In many jurisdictions, for example, prisoners have their phone calls monitored for security reasons. They are required to give prior notice when requesting to make a call in a foreign language so that interpretation services can be made available.
When we consider the degree to which our ability to communicate effectively is influenced by language, we realize that any restrictions to this must be reasonable and justified. How far should restrictions to speaking one’s native language go when in custody?
This issue recently came to a head when the Ministry of Justice in Wales argued that a Welsh prisoner imprisoned for vehicle theft, Martin Tate, must give 48 hours notice to speak his native Welsh language with his family. If not, English, or the lines would be cut.
The justification: to ensure that translation facilities were available to monitor the phone calls in the interest of public safety. But in the modern world, 48 hours is rather a long time.

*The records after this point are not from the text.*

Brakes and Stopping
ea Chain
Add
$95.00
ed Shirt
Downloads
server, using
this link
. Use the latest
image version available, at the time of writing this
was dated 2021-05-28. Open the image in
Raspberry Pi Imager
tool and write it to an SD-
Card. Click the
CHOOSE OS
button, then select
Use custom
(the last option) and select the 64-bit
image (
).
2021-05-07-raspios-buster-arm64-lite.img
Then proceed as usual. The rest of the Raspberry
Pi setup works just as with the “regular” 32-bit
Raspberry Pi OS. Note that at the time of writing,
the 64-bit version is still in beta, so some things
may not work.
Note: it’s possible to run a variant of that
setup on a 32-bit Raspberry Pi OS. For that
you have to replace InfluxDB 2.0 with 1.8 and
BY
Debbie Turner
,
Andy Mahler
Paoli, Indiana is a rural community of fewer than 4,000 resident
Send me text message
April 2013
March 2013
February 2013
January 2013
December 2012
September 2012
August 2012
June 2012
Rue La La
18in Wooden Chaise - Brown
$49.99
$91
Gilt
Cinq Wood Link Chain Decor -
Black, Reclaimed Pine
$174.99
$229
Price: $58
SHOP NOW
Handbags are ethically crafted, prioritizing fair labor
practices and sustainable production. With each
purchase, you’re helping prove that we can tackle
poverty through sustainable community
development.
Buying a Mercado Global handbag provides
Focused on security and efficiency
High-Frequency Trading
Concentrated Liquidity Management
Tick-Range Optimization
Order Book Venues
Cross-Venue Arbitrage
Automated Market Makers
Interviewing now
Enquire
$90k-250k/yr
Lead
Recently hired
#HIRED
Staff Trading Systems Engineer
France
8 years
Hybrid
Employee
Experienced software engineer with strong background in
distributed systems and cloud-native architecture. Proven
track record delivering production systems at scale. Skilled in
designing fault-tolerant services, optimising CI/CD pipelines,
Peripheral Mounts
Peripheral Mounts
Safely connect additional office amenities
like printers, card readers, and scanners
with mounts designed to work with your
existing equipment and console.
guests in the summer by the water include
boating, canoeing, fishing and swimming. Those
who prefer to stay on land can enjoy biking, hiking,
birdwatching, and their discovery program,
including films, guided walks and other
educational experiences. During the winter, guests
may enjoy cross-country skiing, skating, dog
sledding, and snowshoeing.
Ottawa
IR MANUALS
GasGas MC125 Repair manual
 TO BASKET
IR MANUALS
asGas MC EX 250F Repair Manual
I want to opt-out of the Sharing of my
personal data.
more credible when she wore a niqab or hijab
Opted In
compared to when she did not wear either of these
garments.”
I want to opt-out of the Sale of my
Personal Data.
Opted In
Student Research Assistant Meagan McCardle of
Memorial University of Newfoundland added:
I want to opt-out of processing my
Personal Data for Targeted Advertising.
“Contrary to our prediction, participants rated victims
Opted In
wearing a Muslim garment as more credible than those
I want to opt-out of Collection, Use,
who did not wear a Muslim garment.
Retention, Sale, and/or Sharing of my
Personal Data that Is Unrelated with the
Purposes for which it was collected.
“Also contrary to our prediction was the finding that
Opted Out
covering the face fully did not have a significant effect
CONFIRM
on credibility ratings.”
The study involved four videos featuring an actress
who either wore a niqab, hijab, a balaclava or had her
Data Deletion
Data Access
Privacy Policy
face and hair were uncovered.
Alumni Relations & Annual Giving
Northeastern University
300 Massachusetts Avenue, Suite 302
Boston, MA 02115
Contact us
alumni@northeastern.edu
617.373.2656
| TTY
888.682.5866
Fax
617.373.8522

In communications last year, Martin Tate’s mother expressed her concerns, “We haven’t done anything wrong and why do we have to talk English because he’s done wrong?” The Welsh Language Board objected to the policy, arguing that it was unacceptable. In reaction, the prison service has recently relaxed the rule for Martin Tate and other Welsh-speaking prisoners who do not pose a significant security risk.
What’s more, all of this occurred despite Welsh being recognized as an official language in Wales. These events also contradict the Welsh Language Act of 1993 which gives Welsh speakers an absolute right to speak their native language in Wales courtrooms as long as the court clerk is notified beforehand.
While this treatment of the language may seem rather outdated, the Welsh language has had a particularly tough time over the last couple of centuries. In the late 19th and 20th centuries, for instance, some Welsh schools prohibited the use of the Welsh language, imposing a punishment system called the Welsh Not. Any child overhead speaking Welsh had to wear a piece of wood around his or her neck, inscribed with the letters WN, and could only pass the “not” on to another child overheard speaking Welsh. At the end of the day, the child adorned with the Welsh Not would face physical discipline.
In recent times, the Welsh language has experienced several successes against what could be defined as language discrimination, as well as a revival in its popularity and use.
The implications of the recent Welsh case certainly make one think. For us women with the gift of the gap, it can be nearly impossible to hold our tongues, even when we set our minds to it. In the corridors of justice, how would you feel about restrictions on the right to speak your mother language? The rather bumpy ride that the Welsh language has had is a cordial reminder that some things – as imperishable as our native tongues may seem – are not to be taken for granted.